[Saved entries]
__________________________________________________
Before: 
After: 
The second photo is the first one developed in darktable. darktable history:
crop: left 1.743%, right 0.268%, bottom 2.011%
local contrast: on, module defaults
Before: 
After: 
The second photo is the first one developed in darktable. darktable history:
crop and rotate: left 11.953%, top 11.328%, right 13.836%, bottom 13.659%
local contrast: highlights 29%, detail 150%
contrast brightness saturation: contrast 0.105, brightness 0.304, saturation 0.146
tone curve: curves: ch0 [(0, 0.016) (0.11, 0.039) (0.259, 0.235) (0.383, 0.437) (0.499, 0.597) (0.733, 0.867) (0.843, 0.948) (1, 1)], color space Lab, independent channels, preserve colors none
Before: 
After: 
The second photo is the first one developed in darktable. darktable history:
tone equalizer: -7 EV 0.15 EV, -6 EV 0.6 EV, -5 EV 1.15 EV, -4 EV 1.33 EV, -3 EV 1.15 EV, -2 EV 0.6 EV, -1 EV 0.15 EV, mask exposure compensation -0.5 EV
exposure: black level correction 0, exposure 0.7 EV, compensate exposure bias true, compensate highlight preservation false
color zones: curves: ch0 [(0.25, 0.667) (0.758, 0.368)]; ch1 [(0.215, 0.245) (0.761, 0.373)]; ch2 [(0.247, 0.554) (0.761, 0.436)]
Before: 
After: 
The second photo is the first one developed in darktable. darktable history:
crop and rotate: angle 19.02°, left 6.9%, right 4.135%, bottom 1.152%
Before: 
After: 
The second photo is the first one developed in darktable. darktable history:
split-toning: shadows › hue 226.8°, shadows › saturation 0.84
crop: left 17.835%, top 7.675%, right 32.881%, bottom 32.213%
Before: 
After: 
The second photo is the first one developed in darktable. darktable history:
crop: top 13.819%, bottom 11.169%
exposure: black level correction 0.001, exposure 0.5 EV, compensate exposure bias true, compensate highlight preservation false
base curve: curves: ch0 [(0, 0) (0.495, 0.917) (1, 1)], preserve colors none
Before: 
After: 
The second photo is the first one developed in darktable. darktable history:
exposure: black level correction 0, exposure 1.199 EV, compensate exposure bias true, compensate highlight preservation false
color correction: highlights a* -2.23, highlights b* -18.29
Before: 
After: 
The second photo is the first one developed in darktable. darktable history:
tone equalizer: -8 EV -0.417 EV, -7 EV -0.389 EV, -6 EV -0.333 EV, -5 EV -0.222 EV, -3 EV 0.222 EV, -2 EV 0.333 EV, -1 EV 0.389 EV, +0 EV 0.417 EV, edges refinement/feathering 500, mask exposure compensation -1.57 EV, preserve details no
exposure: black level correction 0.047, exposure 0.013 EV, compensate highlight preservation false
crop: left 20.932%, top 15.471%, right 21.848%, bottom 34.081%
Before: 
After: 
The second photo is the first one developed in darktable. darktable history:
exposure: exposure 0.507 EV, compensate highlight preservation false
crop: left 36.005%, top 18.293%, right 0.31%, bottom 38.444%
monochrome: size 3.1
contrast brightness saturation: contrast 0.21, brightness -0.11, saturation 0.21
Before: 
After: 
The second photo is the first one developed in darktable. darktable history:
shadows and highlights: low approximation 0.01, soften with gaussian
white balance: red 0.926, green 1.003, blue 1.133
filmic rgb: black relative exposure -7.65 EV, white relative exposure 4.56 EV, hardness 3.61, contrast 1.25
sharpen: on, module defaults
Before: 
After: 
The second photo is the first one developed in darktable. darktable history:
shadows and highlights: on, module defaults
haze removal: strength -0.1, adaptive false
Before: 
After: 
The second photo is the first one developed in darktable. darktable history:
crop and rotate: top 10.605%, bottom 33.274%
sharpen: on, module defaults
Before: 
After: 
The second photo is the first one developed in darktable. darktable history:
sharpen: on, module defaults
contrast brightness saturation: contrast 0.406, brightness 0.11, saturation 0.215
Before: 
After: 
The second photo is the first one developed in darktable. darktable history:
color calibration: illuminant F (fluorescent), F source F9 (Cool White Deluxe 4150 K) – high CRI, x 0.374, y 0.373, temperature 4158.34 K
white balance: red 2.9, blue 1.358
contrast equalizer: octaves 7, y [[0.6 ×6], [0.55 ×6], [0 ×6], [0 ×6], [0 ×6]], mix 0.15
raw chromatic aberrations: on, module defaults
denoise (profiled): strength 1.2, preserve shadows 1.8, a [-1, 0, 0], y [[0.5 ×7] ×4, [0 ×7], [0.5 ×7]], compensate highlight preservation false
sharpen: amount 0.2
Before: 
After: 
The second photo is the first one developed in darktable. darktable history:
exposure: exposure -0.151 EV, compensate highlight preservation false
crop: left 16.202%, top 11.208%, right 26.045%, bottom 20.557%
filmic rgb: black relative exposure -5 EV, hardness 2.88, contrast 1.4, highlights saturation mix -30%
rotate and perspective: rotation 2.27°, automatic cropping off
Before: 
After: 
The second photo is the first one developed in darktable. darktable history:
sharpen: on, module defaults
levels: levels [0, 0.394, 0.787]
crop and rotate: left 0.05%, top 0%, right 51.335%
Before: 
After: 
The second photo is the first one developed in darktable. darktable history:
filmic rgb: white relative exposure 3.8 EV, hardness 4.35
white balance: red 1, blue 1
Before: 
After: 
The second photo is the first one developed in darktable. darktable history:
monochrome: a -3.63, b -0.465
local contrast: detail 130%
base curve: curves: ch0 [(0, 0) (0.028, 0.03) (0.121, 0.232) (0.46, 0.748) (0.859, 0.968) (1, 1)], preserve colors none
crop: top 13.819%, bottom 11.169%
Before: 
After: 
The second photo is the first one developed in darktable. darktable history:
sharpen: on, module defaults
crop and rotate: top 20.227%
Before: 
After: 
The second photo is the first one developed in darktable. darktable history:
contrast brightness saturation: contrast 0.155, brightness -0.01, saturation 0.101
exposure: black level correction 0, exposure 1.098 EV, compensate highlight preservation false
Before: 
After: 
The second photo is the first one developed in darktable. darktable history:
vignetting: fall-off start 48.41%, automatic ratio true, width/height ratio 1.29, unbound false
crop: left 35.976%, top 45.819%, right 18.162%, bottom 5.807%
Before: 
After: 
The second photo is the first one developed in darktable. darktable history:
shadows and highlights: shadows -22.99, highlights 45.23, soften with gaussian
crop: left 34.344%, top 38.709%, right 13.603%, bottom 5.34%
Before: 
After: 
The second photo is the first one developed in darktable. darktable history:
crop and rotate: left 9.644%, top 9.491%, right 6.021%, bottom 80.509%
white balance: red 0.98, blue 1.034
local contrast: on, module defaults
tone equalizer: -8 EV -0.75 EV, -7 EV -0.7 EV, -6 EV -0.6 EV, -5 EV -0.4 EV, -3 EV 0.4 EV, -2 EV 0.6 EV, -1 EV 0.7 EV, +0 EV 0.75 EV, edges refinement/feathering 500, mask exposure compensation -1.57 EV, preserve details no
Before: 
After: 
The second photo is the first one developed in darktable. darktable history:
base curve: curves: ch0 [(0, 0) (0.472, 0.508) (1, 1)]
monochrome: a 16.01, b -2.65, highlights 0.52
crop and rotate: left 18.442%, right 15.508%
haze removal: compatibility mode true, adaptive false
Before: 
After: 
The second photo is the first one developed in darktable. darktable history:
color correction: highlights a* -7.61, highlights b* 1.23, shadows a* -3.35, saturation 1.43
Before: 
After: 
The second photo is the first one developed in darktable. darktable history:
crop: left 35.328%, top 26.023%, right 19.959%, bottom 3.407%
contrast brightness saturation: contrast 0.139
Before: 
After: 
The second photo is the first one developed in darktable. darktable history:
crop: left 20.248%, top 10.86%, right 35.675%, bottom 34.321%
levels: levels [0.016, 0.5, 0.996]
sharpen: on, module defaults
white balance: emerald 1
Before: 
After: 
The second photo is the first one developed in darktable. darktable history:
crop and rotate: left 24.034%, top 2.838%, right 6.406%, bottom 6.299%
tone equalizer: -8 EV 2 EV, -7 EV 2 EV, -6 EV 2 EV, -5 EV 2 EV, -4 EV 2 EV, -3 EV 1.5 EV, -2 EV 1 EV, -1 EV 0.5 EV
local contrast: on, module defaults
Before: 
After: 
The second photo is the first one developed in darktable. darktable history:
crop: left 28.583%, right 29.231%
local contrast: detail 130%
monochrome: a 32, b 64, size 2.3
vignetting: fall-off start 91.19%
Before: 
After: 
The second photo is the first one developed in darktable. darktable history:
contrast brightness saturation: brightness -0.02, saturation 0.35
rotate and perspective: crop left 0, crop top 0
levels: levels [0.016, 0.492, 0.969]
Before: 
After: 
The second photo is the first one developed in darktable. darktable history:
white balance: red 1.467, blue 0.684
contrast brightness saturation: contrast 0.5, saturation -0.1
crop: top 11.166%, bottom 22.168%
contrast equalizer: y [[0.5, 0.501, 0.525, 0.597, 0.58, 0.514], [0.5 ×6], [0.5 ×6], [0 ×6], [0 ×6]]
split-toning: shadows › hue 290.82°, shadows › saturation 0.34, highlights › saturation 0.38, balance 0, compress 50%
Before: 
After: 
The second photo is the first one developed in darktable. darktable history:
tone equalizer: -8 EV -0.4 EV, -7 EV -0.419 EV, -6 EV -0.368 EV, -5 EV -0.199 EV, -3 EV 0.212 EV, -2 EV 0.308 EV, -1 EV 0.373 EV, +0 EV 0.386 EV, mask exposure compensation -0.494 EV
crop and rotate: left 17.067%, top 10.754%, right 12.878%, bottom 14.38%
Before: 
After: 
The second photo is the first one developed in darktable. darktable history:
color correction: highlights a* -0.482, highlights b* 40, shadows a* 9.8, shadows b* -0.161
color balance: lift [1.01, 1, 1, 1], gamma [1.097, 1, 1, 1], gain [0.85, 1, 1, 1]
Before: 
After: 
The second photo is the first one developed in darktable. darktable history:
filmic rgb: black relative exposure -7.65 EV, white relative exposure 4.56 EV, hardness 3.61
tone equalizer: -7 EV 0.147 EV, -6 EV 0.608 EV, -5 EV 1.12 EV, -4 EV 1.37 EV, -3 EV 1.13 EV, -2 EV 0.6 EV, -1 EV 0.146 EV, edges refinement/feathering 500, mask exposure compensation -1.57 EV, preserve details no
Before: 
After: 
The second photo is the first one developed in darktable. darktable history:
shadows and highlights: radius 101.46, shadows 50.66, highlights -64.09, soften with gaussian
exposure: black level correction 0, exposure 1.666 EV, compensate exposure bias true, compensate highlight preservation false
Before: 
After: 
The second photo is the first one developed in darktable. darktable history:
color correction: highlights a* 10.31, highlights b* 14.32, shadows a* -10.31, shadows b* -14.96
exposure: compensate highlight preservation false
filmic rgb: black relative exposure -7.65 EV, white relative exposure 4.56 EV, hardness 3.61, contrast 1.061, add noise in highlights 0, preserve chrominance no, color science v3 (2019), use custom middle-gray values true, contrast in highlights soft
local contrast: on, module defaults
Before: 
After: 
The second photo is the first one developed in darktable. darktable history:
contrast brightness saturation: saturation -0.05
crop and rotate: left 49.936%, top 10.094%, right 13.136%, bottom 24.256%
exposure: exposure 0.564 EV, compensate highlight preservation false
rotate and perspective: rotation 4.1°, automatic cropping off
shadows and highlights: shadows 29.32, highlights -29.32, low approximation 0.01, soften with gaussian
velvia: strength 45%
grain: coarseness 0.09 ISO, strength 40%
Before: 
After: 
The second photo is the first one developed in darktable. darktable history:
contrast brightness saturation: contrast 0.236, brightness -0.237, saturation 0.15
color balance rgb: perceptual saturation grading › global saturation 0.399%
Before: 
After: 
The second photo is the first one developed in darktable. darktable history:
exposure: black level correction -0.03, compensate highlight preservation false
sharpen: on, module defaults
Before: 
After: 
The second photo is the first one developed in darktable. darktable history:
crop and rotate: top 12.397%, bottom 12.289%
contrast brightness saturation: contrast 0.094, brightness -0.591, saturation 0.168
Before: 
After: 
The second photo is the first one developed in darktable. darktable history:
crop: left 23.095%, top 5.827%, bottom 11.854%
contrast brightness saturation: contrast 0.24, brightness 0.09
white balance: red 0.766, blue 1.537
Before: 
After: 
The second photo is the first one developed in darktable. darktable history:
__________________________________________________
Task statement: Extract the records word for word, starting with the first line and going on through the line with "base curve: curves: ch0 [(0, 0) (0.495, 0.917)".

The reply:
Before: 
After: 
The second photo is the first one developed in darktable. darktable history:
crop: left 1.743%, right 0.268%, bottom 2.011%
local contrast: on, module defaults
Before: 
After: 
The second photo is the first one developed in darktable. darktable history:
crop and rotate: left 11.953%, top 11.328%, right 13.836%, bottom 13.659%
local contrast: highlights 29%, detail 150%
contrast brightness saturation: contrast 0.105, brightness 0.304, saturation 0.146
tone curve: curves: ch0 [(0, 0.016) (0.11, 0.039) (0.259, 0.235) (0.383, 0.437) (0.499, 0.597) (0.733, 0.867) (0.843, 0.948) (1, 1)], color space Lab, independent channels, preserve colors none
Before: 
After: 
The second photo is the first one developed in darktable. darktable history:
tone equalizer: -7 EV 0.15 EV, -6 EV 0.6 EV, -5 EV 1.15 EV, -4 EV 1.33 EV, -3 EV 1.15 EV, -2 EV 0.6 EV, -1 EV 0.15 EV, mask exposure compensation -0.5 EV
exposure: black level correction 0, exposure 0.7 EV, compensate exposure bias true, compensate highlight preservation false
color zones: curves: ch0 [(0.25, 0.667) (0.758, 0.368)]; ch1 [(0.215, 0.245) (0.761, 0.373)]; ch2 [(0.247, 0.554) (0.761, 0.436)]
Before: 
After: 
The second photo is the first one developed in darktable. darktable history:
crop and rotate: angle 19.02°, left 6.9%, right 4.135%, bottom 1.152%
Before: 
After: 
The second photo is the first one developed in darktable. darktable history:
split-toning: shadows › hue 226.8°, shadows › saturation 0.84
crop: left 17.835%, top 7.675%, right 32.881%, bottom 32.213%
Before: 
After: 
The second photo is the first one developed in darktable. darktable history:
crop: top 13.819%, bottom 11.169%
exposure: black level correction 0.001, exposure 0.5 EV, compensate exposure bias true, compensate highlight preservation false
base curve: curves: ch0 [(0, 0) (0.495, 0.917) (1, 1)], preserve colors none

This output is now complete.